§ **REQUIREMENT 1**:
Answer these questions about the cash flow summary:
(a) By what percentage did net cash generated by operating activities decrease?
(b) How much cash was generated by the disposition of property, plant and equipment during the nine months ended March 31, 2014?
(c) What amount was drawn on the Credit Facility during the nine months ended March 31, 2015?

The following table summarizes our cash flows for the periods indicated:
| | | | | | | | |
| | Nine months Ended March 31, | |
| | 2015 | | | 2014 | |
Net cash generated by operating activities | | $ | 11,601,067 | | | $ | 17,200,130 | |
Net cash (used in) generated by investing activities | | $ | (24,625,464 | ) | | $ | (5,639,169 | ) |
Net cash generated by (used in) financing activities | | $ | 9,757,092 | | | $ | (89,726 | ) |
Net cash generated by operating activities decreased by 33%, or $5,599,063, to $11,601,067 during the nine months ended March 31, 2015 compared to the prior period. The decrease in our cash flows generated by operating activities was primarily due to decreases in P&NG revenues from lower commodity prices, partially offset by increases in the timing of receipts of working capital items.
Net cash used in investing activities increased by 337%, or $18,986,295, to $24,625,464 during the nine months ended March 31, 2015 compared to the prior period. The increase in our cash flows used in investing activities was primarily due to (1) $20,497,203 of cash generated by disposition of property, plant and equipment during the nine months ended March 31, 2014; and (2) $1,942,827 more in cash used in the acquisition of property, plant and equipment during the nine months ended March 31, 2014.
Net cash generated by financing activities increased by 10,974%, or $9,846,818, to $9,757,092 during the nine months ended March 31, 2015 compared to the prior period. The increase in our cash flows generated by financing activities was primarily due to drawings on the Credit Facility of $9,500,000 during the nine months ended March 31, 2015 compared to repayments of outstanding Credit Facility borrowings of $12,750,000 offset by $12,660,274 of common shares issued for cash net of issue costs during the nine months ended March 31, 2014.

(Collection entries)
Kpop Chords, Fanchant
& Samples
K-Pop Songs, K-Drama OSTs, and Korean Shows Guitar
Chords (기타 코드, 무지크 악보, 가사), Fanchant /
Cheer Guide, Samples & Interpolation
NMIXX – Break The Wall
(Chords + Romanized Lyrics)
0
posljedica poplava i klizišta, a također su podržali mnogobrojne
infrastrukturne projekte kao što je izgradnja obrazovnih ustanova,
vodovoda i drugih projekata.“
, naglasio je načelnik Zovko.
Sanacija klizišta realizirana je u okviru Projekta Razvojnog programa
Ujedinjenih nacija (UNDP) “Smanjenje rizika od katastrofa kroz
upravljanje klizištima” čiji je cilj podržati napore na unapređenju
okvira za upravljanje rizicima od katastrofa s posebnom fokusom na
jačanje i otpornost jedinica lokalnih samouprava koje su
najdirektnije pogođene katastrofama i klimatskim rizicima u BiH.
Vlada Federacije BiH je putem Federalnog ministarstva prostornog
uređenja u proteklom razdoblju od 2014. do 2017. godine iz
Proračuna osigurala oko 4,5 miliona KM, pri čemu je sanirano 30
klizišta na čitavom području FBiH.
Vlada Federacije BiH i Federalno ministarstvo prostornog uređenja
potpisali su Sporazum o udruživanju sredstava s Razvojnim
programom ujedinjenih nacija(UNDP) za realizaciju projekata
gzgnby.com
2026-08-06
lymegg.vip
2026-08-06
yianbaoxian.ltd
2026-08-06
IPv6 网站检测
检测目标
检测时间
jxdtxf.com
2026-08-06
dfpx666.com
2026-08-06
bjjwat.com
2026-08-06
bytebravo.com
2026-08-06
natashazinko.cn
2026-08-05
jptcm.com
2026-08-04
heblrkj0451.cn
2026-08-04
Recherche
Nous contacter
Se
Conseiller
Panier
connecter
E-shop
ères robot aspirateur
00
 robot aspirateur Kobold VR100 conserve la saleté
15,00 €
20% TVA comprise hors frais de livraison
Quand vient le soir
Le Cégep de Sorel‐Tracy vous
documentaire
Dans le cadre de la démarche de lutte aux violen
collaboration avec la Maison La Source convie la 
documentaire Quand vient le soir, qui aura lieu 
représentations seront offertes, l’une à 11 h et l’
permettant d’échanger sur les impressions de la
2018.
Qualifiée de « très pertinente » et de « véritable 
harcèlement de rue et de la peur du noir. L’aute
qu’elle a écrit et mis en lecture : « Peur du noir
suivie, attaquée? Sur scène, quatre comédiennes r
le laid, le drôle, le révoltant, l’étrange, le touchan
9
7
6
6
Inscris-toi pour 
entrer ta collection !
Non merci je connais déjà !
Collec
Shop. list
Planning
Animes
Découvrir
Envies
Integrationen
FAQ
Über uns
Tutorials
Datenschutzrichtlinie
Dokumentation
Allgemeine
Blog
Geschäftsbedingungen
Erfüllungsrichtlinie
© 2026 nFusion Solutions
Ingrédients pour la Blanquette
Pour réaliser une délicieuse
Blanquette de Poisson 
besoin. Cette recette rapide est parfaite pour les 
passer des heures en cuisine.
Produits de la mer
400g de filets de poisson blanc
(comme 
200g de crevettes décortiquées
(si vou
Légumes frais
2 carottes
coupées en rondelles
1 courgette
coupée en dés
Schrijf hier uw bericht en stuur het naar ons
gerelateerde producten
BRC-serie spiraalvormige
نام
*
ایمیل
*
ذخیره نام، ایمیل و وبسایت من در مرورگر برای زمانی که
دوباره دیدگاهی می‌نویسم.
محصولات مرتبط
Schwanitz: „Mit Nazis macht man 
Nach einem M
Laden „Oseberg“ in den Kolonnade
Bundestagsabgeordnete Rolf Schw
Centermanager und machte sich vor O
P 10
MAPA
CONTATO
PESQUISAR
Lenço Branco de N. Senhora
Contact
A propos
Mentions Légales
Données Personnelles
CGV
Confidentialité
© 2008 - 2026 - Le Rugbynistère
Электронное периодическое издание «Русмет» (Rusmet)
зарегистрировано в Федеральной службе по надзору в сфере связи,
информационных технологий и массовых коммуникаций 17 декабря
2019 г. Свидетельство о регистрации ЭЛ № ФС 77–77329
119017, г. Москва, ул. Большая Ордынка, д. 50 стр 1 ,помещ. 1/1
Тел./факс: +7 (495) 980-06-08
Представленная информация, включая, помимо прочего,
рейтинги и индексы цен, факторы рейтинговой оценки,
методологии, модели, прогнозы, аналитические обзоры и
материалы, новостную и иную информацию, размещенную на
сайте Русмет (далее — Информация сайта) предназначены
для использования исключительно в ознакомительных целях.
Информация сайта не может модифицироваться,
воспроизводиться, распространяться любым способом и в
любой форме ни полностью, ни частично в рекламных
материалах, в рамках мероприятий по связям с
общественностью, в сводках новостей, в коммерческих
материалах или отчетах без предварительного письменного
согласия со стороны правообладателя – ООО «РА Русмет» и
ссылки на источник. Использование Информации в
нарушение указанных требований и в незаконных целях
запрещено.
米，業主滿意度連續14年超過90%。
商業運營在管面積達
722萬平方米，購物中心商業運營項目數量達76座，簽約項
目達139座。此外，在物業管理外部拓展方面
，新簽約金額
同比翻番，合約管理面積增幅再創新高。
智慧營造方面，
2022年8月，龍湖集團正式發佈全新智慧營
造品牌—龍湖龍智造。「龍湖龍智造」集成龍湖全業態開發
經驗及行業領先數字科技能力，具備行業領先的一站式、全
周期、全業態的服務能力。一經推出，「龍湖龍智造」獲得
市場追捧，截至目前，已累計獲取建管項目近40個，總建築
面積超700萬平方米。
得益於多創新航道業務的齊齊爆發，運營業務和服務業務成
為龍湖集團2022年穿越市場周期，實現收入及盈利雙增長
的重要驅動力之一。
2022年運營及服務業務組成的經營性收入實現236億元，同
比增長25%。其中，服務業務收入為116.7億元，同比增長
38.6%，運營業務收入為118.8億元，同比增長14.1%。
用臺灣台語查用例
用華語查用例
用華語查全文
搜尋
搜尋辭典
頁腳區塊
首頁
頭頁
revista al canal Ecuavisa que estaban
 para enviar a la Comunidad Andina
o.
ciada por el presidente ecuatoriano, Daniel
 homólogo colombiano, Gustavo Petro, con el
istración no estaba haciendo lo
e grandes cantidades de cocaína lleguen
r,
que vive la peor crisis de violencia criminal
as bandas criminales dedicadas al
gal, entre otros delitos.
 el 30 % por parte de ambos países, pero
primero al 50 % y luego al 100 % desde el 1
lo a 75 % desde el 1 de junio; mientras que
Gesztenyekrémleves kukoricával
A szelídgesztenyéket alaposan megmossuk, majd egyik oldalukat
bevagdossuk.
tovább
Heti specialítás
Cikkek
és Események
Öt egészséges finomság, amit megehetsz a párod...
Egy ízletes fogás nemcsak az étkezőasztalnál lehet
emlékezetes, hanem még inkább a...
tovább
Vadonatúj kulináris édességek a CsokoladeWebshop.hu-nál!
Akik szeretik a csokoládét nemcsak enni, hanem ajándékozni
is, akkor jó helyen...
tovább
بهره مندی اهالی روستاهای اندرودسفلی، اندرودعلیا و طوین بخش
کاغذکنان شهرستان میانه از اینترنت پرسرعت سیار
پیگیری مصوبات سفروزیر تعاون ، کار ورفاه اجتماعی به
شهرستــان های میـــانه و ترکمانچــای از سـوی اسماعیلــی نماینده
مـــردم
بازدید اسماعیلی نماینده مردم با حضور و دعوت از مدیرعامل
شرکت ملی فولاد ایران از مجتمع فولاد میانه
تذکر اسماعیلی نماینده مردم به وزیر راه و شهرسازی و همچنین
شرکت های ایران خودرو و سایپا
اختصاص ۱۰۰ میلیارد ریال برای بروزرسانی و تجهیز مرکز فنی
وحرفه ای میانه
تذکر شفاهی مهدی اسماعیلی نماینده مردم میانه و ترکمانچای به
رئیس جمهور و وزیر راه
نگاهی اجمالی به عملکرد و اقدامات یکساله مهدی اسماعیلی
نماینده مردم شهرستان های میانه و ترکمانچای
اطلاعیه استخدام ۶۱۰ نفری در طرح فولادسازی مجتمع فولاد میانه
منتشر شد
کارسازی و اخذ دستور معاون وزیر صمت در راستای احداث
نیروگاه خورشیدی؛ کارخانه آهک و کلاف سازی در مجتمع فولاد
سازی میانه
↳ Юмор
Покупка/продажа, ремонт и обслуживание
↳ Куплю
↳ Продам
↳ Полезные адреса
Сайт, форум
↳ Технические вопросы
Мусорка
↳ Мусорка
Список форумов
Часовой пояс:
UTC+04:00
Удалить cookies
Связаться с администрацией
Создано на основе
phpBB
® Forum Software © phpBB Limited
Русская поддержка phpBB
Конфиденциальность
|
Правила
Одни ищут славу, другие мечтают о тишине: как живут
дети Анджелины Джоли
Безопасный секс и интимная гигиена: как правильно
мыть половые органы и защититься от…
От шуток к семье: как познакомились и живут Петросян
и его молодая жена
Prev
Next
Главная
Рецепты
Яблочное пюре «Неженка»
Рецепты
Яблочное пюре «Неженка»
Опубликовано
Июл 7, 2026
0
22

§ **REQUIREMENT 2**:
Please rewrite the records from their first line through the line containing "napore na unapređenju", both included, changing "Chords" to "Tabs" and leaving everything else as it is.

§ **EXERCISE SOLUTION 1**:
(a) 33%
(b) $20,497,203
(c) $9,500,000

§ **EXERCISE SOLUTION 2**:
Kpop Tabs, Fanchant
& Samples
K-Pop Songs, K-Drama OSTs, and Korean Shows Guitar
Tabs (기타 코드, 무지크 악보, 가사), Fanchant /
Cheer Guide, Samples & Interpolation
NMIXX – Break The Wall
(Tabs + Romanized Lyrics)
0
posljedica poplava i klizišta, a također su podržali mnogobrojne
infrastrukturne projekte kao što je izgradnja obrazovnih ustanova,
vodovoda i drugih projekata.“
, naglasio je načelnik Zovko.
Sanacija klizišta realizirana je u okviru Projekta Razvojnog programa
Ujedinjenih nacija (UNDP) “Smanjenje rizika od katastrofa kroz
upravljanje klizištima” čiji je cilj podržati napore na unapređenju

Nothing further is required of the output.